Excerpt provided »

Strong feminist statements are to be found at every turn.
Sarah Cascone ShareShare This Article
Amid the 25-odd art fairs taking place in Miami this week, PULSE Miami Beach stands apart from the competition with its focus on single-artist presentations, and an impressive contingent of work by female artists.
Strong feminist statements are to be found at every turn: Zoe Buckman’s Champ, a giant neon pair of ovaries with boxing gloves, packed a literal punch as one of the PULSE Projects pieces, in the rear of the north tent. At Sienna Patti of Lenox, Massachusetts, photographs by Lauren Kalman, in which she’s covered her privates in gold leaf, added an air of elegance via the ornamentation of an orifice.
In another project, Erica Prince presented her piece Transformational Makeover, which aims to give women a new perspective on their appearance and identity by radically altering their appearance through hair and make-up.
At Christopher Moller Gallery, young Capetown artist Tony Gum remade herself in the image of Frida Kahlo, but clad in her own family heirlooms. “It’s supposed to speak to how women are multi-faceted,” the artist told artnet News.

Dataset entries »
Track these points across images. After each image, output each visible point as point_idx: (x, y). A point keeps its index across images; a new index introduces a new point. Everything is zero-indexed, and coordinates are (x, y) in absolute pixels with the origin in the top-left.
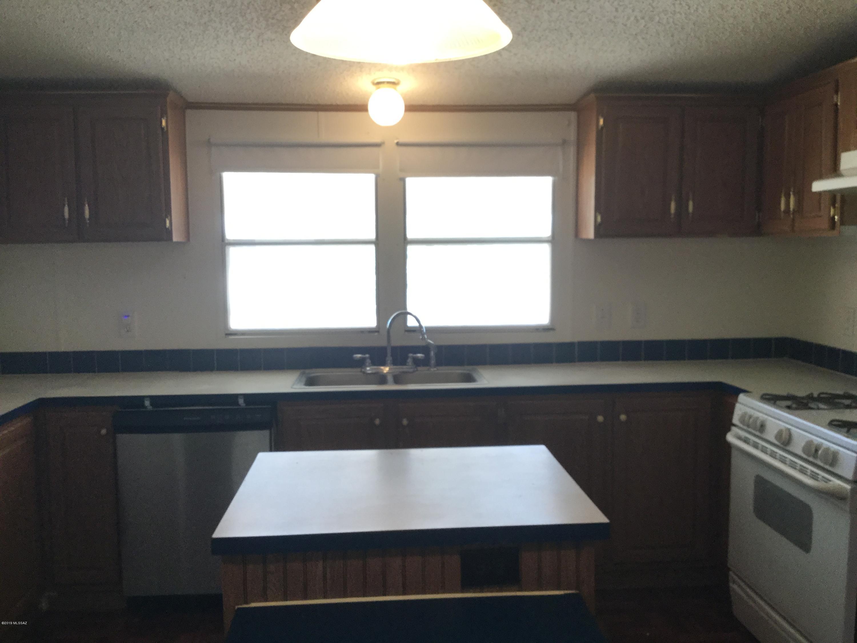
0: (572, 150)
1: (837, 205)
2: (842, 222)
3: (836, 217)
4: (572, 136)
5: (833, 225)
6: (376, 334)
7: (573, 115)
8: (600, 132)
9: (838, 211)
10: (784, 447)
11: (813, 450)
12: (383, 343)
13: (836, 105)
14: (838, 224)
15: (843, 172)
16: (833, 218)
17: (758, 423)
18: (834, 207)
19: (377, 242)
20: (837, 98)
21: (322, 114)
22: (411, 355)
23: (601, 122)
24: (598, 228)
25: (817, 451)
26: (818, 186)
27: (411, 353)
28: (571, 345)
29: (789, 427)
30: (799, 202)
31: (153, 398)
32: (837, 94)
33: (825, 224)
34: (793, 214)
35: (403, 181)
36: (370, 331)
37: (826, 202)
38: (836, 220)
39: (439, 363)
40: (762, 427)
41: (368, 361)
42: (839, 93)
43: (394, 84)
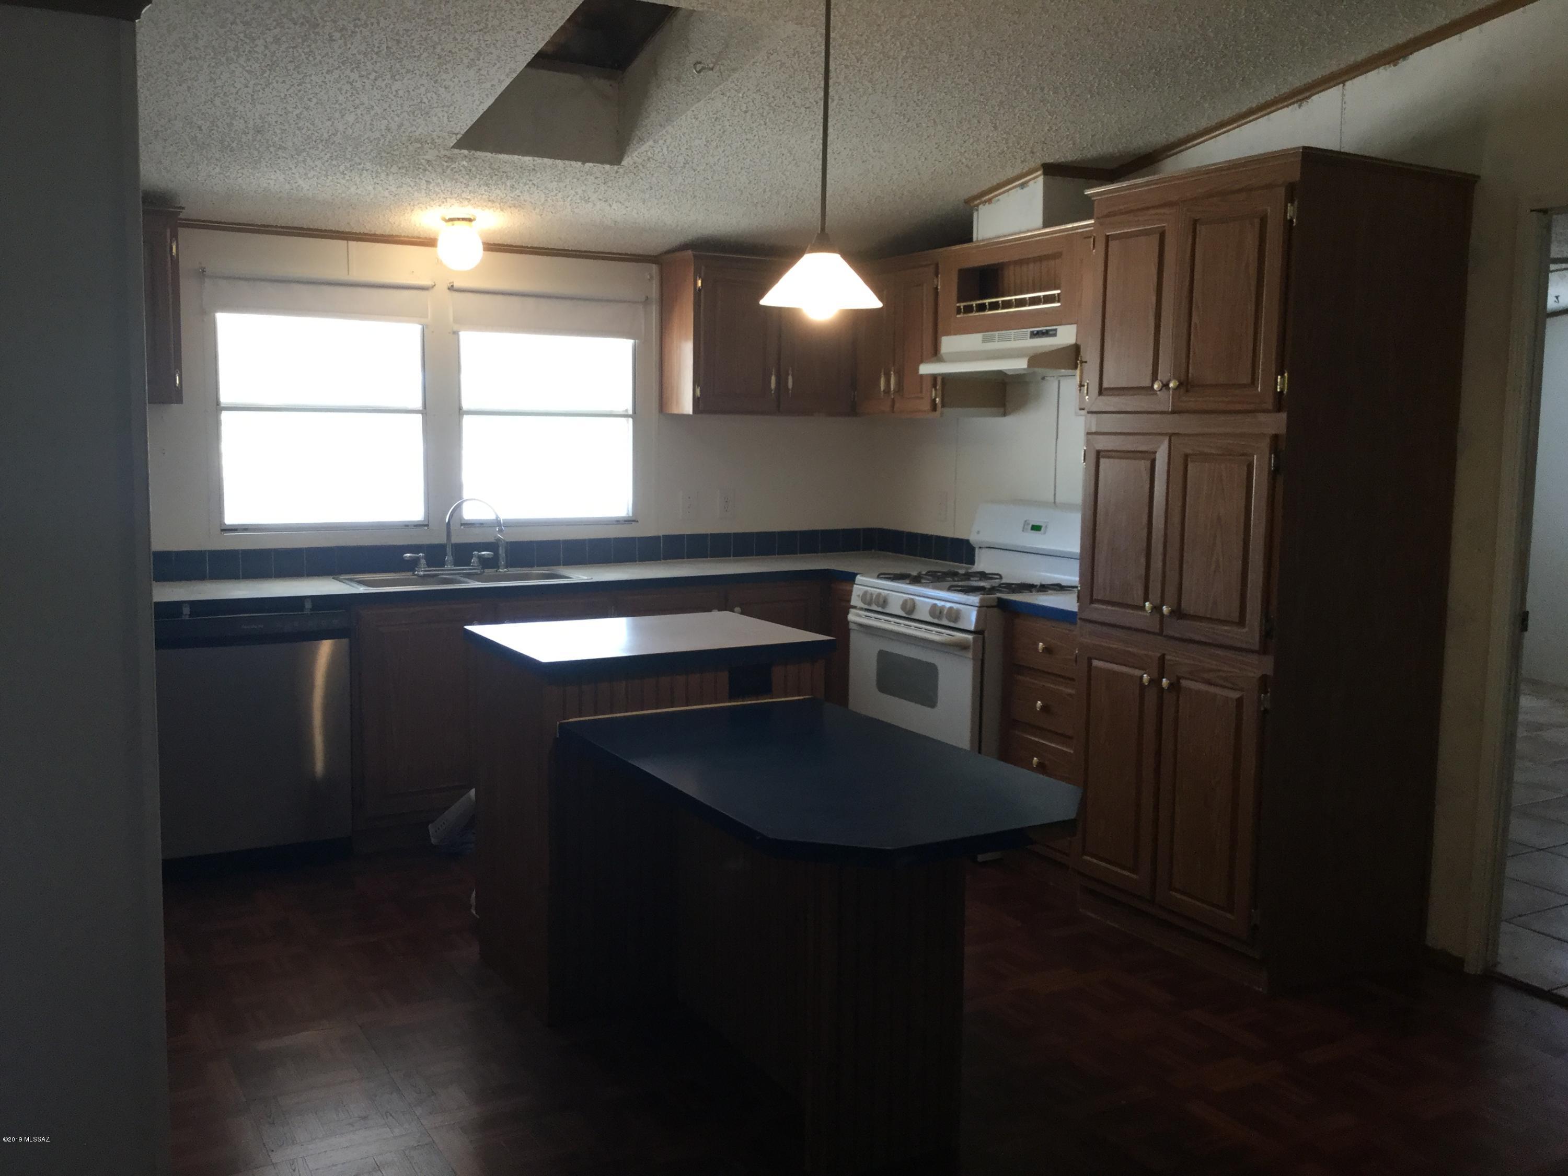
0: (654, 310)
1: (938, 387)
2: (943, 406)
3: (937, 399)
4: (654, 293)
5: (934, 408)
6: (426, 528)
7: (654, 268)
8: (697, 292)
9: (939, 393)
10: (909, 617)
11: (938, 612)
12: (442, 540)
13: (937, 288)
14: (939, 406)
15: (944, 357)
16: (934, 400)
17: (881, 600)
18: (936, 390)
19: (425, 411)
20: (938, 282)
21: (353, 244)
22: (476, 553)
23: (699, 283)
24: (696, 401)
25: (941, 612)
26: (926, 369)
27: (475, 550)
28: (656, 539)
29: (912, 597)
30: (900, 383)
31: (193, 604)
32: (937, 277)
33: (926, 406)
34: (894, 393)
35: (456, 333)
36: (418, 525)
37: (927, 384)
38: (937, 402)
39: (509, 565)
40: (885, 603)
41: (423, 561)
42: (939, 276)
43: (470, 220)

Questions »
A. In the PULSE Miami Beach excerpt, what is Zoe Buckman's piece Champ?
B. Does the PULSE Miami Beach excerpt support each statement below? Answer yes or no for each, and quote the words from the excerpt that decide it.
(i) PULSE Miami Beach focuses on single-artist presentations.
(ii) Lauren Kalman's photographs were shown at Christopher Moller Gallery.
(iii) Champ was placed in the rear of the south tent.

Answers given »
A. A giant neon pair of ovaries with boxing gloves.

B.
(i) Yes: "its focus on single-artist presentations"
(ii) No: "At Sienna Patti of Lenox, Massachusetts, photographs by Lauren Kalman"
(iii) No: "in the rear of the north tent"